Q: What do submitters most often get wrong about your submissions process?
A: They try to offer too many words/pages--stick to the 5,000 word count limit, please.
A: So far, not much? We have a tip jar optional submission window in June and July. Pretty simple. Folks tend to send us a note through our website contact form if they have questions.
A: Sending an incomplete manuscript. We need the whole thing, and we will most likely not be reaching out to you if we do not have it. If you are writing an illustrated children's book or a comic book, we would like to see the illustrations; that is a majority of the work.
A: Not reading M58 before submitting and sending material that won’t be a good fit.
A: I don't think there is one consistent thing people do wrong here. I think that many folks would benefit from reading a recent winner or two, maybe googling a few of our finalists and their work.
A: We only publish through the Gatewood Prize, which is always open during the first three or four months of the year.
A: Not taking their name out of their submission file. We like to read all submissions anonymously but a good percentage of submitters still include their names within their story or poem file. We prefer not to see identifying information about the submitter until after we've made our decision based solely on the work itself.
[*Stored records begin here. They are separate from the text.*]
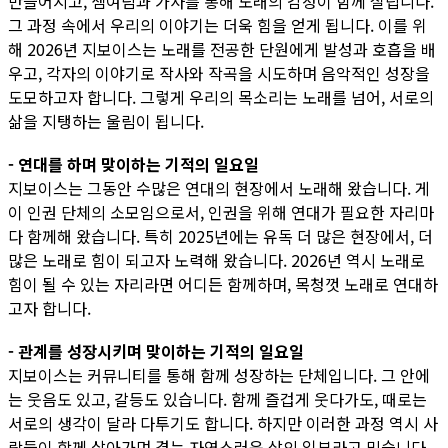
만들어지고, 셈여림과 가사를 통해 노래의 감정이 함께 실립니다.
그 과정 속에서 우리의 이야기는 더욱 힘을 얻게 됩니다. 이를 위
해 2026년 지보이스는 노래를 전공한 단원에게 발성과 호흡을 배
우고, 각자의 이야기로 작사와 작곡을 시도하며 음악적인 성장을
도모하고자 합니다. 그렇게 우리의 목소리는 노래를 넘어, 서로의
삶을 지탱하는 울림이 됩니다.
- 연대를 하며 맞이하는 기적의 일요일
지보이스는 그동안 수많은 연대의 현장에서 노래해 왔습니다. 게
이 인권 단체의 소모임으로서, 인권을 위해 연대가 필요한 자리마
다 함께해 왔습니다. 특히 2025년에는 유독 더 많은 현장에서, 더
많은 노래로 힘이 되고자 노력해 왔습니다. 2026년 역시 노래로
힘이 될 수 있는 자리라면 어디든 함께하며, 목청껏 노래로 연대하
고자 합니다.
- 관계를 성장시키며 맞이하는 기적의 일요일
지보이스는 커뮤니티를 통해 함께 성장하는 단체입니다. 그 안에
는 웃음도 있고, 갈등도 있습니다. 함께 즐겁게 웃다가도, 때로는
서로의 생각이 달라 다투기도 합니다. 하지만 이러한 과정 역시 사
람들이 함께 살아가며 겪는 자연스러운 삶의 일부라고 믿습니다.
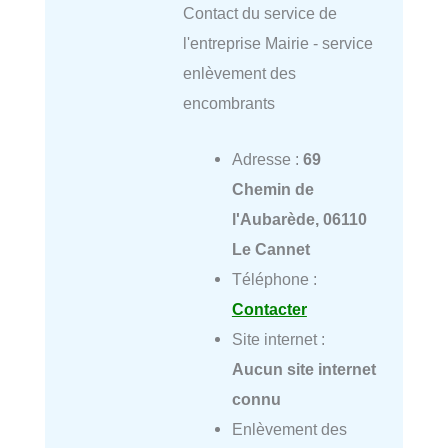
Contact du service de
l'entreprise Mairie - service
enlèvement des
encombrants
Adresse :
69
Chemin de
l'Aubarède, 06110
Le Cannet
Téléphone :
Contacter
Site internet :
Aucun site internet
connu
Enlèvement des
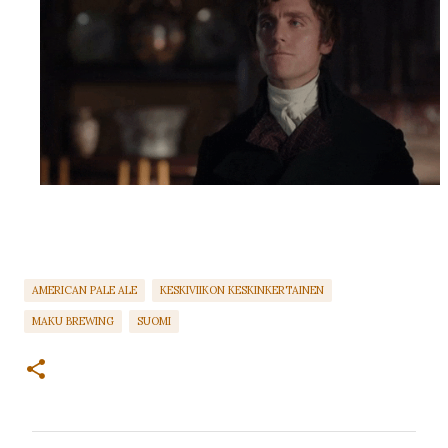
AMERICAN PALE ALE
KESKIVIIKON KESKINKERTAINEN
MAKU BREWING
SUOMI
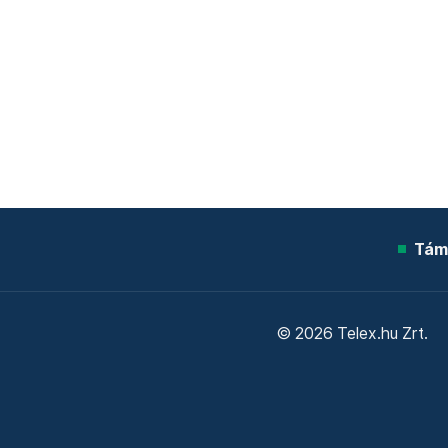
Tám
© 2026 Telex.hu Zrt.
Sütitájékoztató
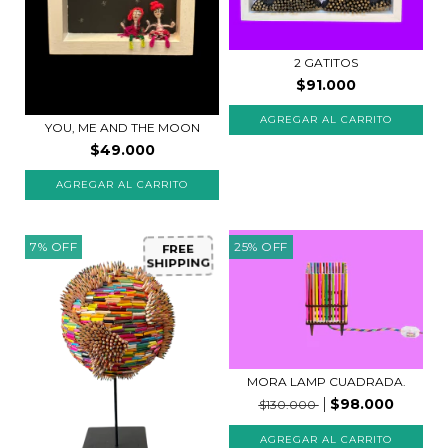
2 GATITOS
$91.000
YOU, ME AND THE MOON
$49.000
7
%
OFF
25
%
OFF
FREE
SHIPPING
MORA LAMP CUADRADA.
$98.000
$130.000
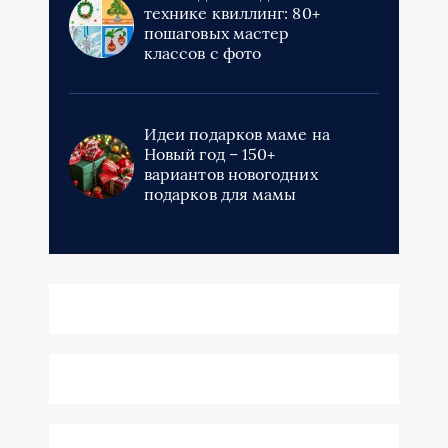
технике квиллинг: 80+
пошаговых мастер
классов с фото
Идеи подарков маме на
Новый год – 150+
вариантов новогодних
подарков для мамы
A: In the Literary segment, submitters sometimes do not adhere to the word count mandated in our guidelines. In the Visual Art segment, submitters often send just a couple of visual art images. We need 6-8 artworks/photographs/graphic designs for the Visual art segment.
A: Most people get it right, but sometimes we get submissions that are just about literature and have nothing to do with anthropology, or very conventional articles that would be better suited to a more traditional anthropology journal.
A: They don't read the submission guidelines.
A: Not submitting work as a separate attachment
A: We don't consider .pdfs because of some formatting mishaps we've had in the past. Nevertheless, we get a lot of .pdfs.